Hackers, FAA Disagree Over ADS-B Vulnerability
The ADS-B system that is the cornerstone of the FAA’s NextGen ATC modernization plan is at risk of serious security breaches, according to Brad Haines (aka RenderMan), a hacker and network security consultant who is worried about ADS-B vulnerabilities. Haines outlined his concerns during a presentation he gave at the recent DefCon 20 hacker conference in Las Vegas, explaining that ADS-B signals are unauthenticated and unencrypted, and “spoofing” or inserting a fake aircraft into the ADS-B system is easy.
Haines and hacker Nick Foster demonstrated this by spoofing a fake aircraft into simulated San Francisco airspace, using the Flight Gear simulator program.
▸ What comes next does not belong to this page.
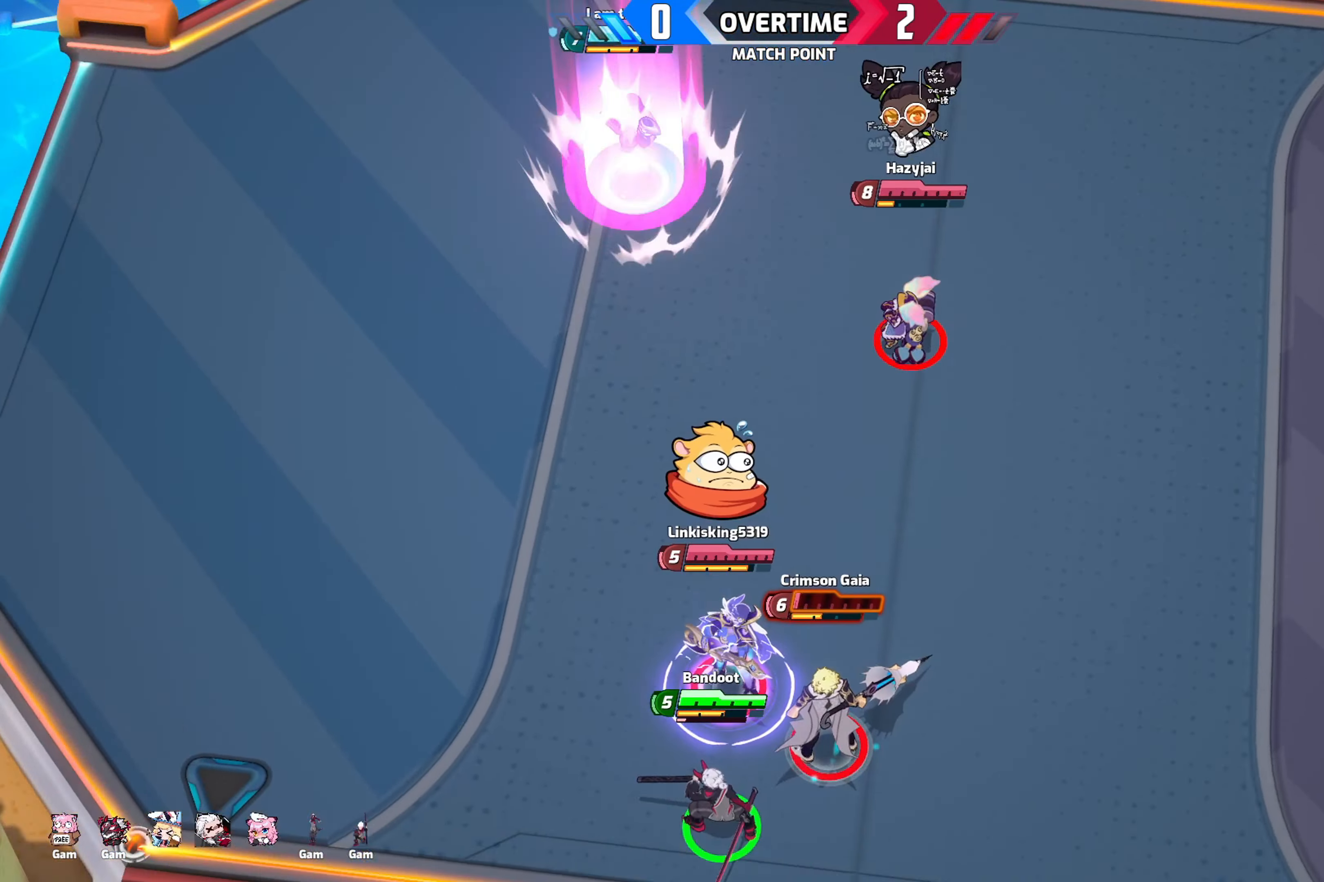
{"buttons": [], "left_stick": "up-left", "right_stick": "center", "events": [[284, "left_stick", "up-left"]]}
He said spoofing a target into the real ADS-B system would be a simple matter of transmitting the signal on the ADS-B frequencies.
The FAA said that the ADS-B system is secure and that fake ADS-B targets will be filtered from controllers’ displays. “An FAA ADS-B security action plan identified and mitigated risks and monitors the progress of corrective action,” an FAA spokeswoman told AIN.
A spokeswoman for key ADS-B contractor ITT Exelis explained, “The system has received the FAA information security certification and accreditation. The accreditation recognizes that the system has substantial information security features built in, including features to protect against…spoofing attacks. [This] is provided through multiple means of independent validation that a target is where it is reported to be.”